### Instructions for the task
Collect every line below that contains the string "pixels", and treat uppercase and lowercase as different.

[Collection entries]
+ + + +
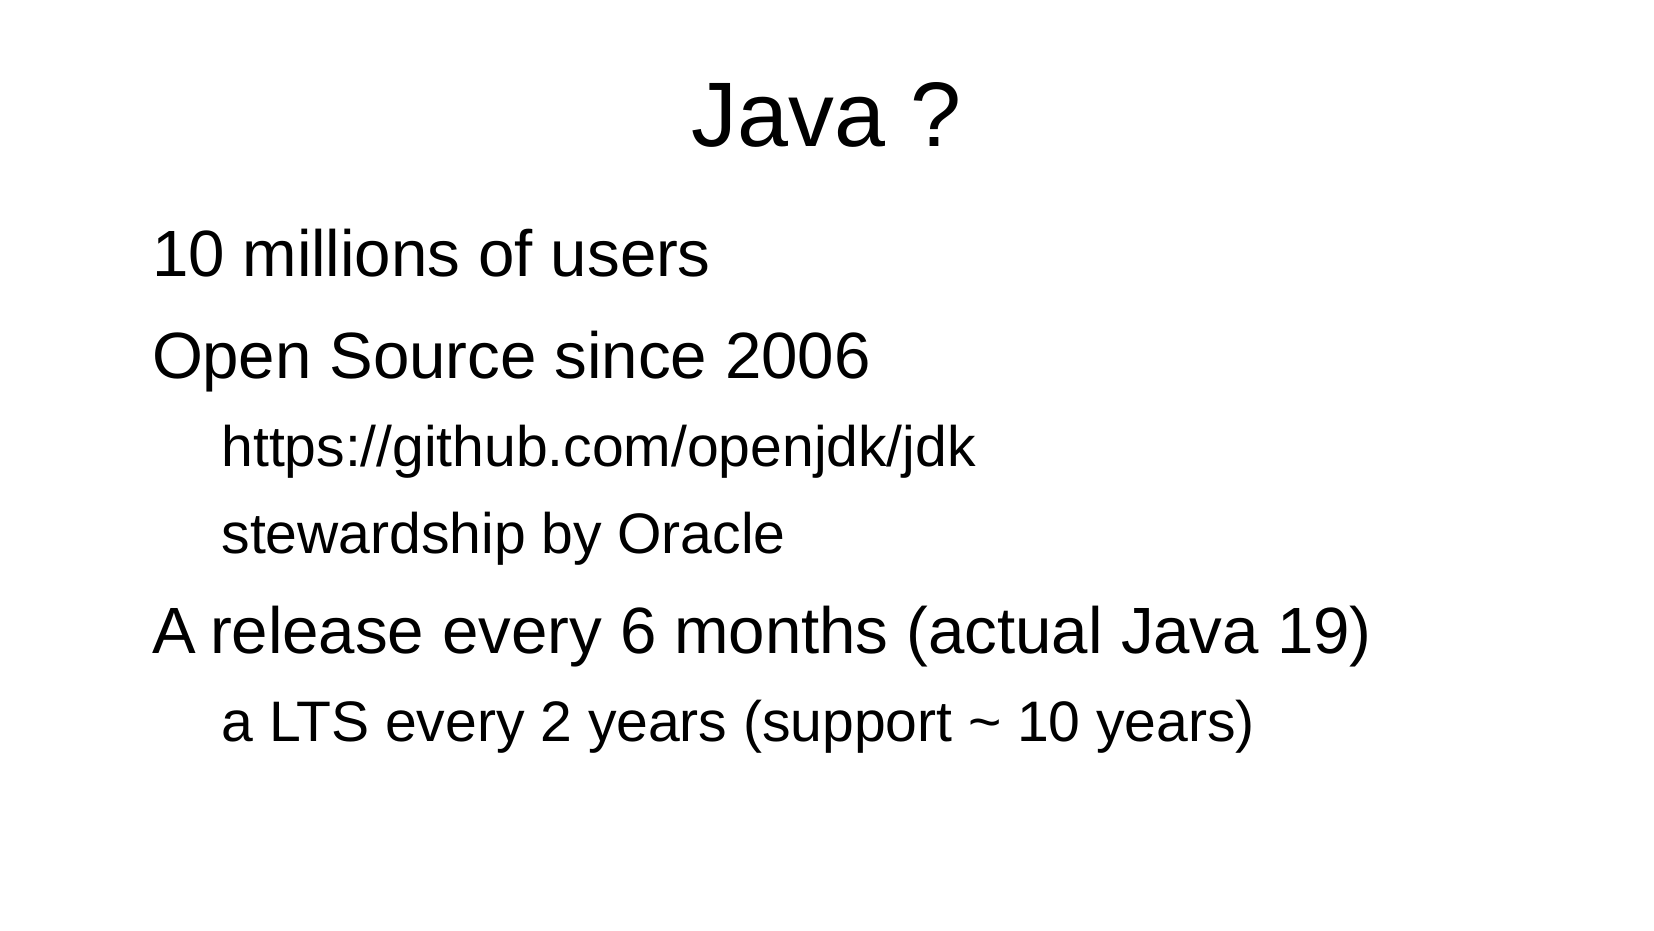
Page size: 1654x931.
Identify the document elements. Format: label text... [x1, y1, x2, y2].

list 10 millions of users Open Source since 2006 https://github.com/openjdk/jdk stewardship by Oracle A release every 6 months (actual Java 19) a LTS every 2 years (support ~ 10 years) [82, 217, 1571, 758]
title Java ? [82, 37, 1571, 193]
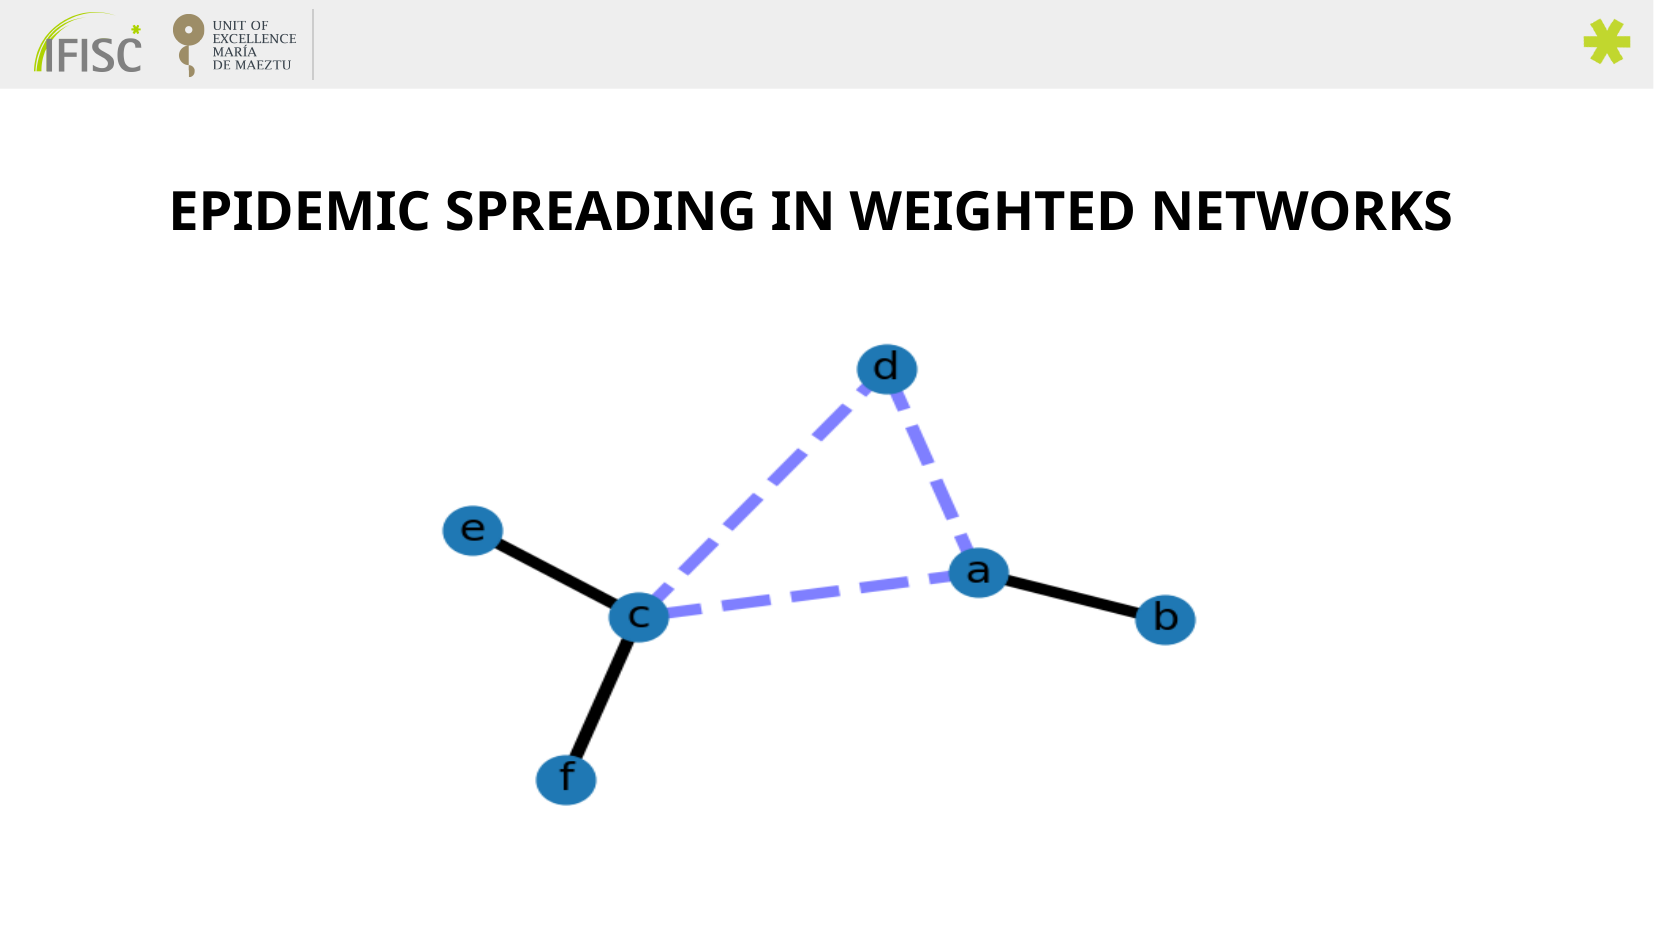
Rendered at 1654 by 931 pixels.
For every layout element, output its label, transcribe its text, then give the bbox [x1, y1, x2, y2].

text_box EPIDEMIC SPREADING IN WEIGHTED NETWORKS [153, 165, 1630, 272]
picture [170, 11, 302, 81]
picture [300, 256, 1312, 886]
picture [29, 9, 148, 75]
picture [1582, 17, 1631, 65]
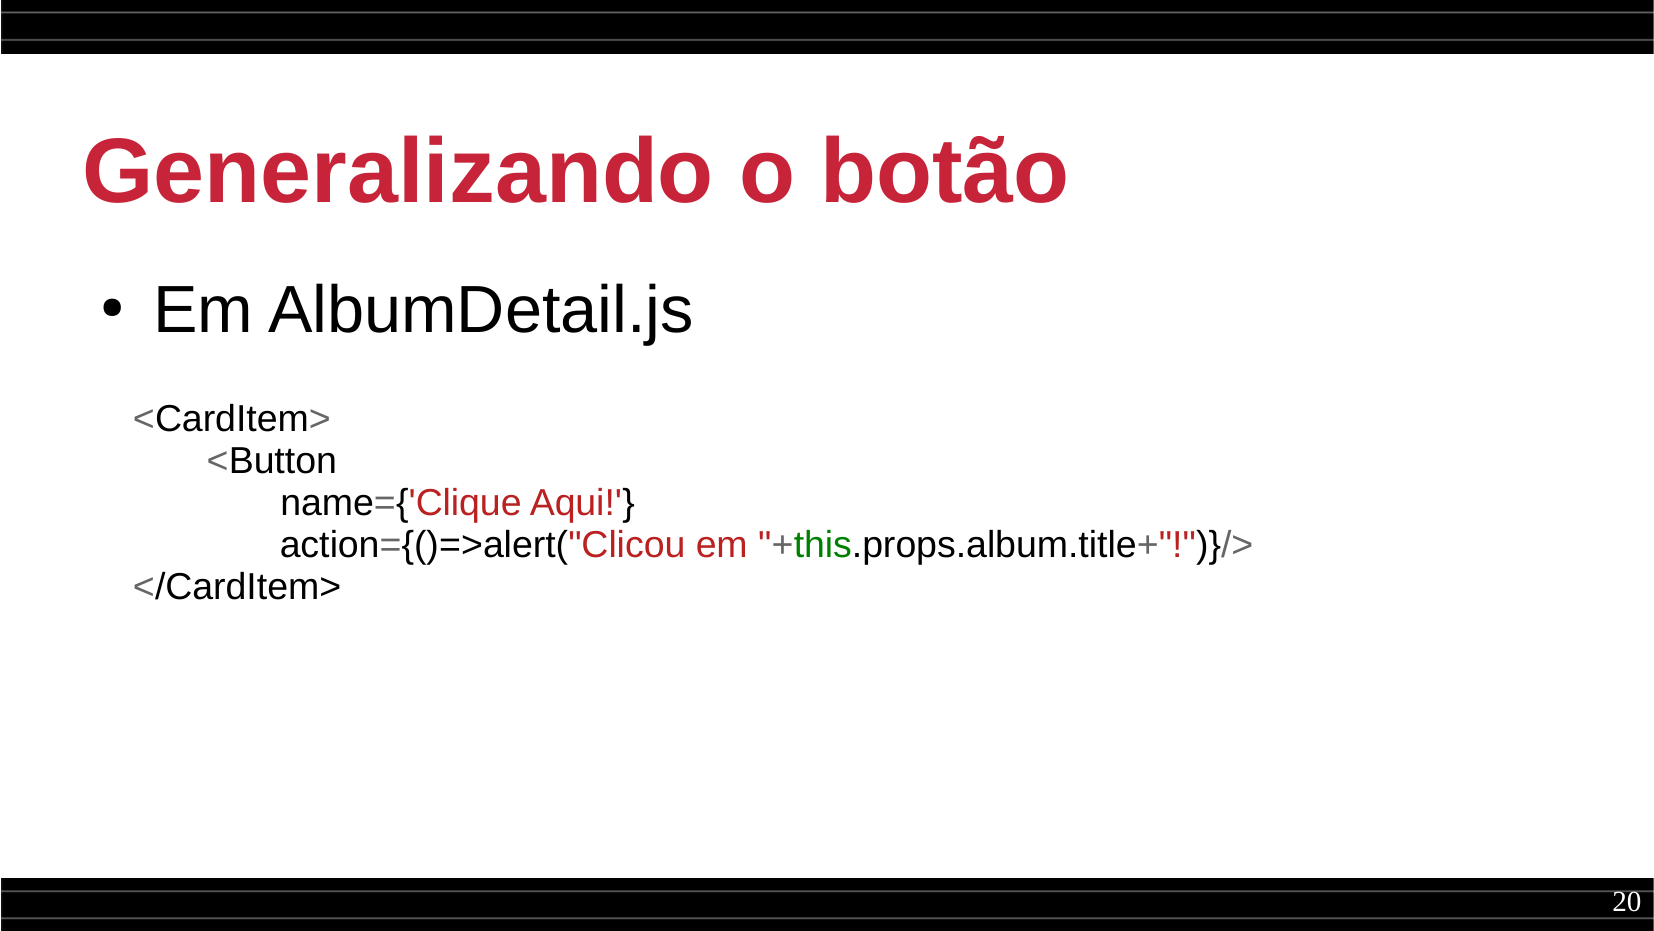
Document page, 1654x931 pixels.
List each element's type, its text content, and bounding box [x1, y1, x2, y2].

list Em AlbumDetail.js [82, 271, 1571, 758]
text_box <CardItem> <Button name={'Clique Aqui!'} action={()=>alert("Clicou em "+this.props.album.title+"!")}/> </CardItem> [118, 389, 1359, 657]
picture [1, 0, 1654, 54]
title Generalizando o botão [82, 92, 1571, 249]
picture [1, 878, 1654, 931]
+ + + +
### Task answer
Rendered at 1654 by 931 pixels.
Document page, 1654x931 pixels.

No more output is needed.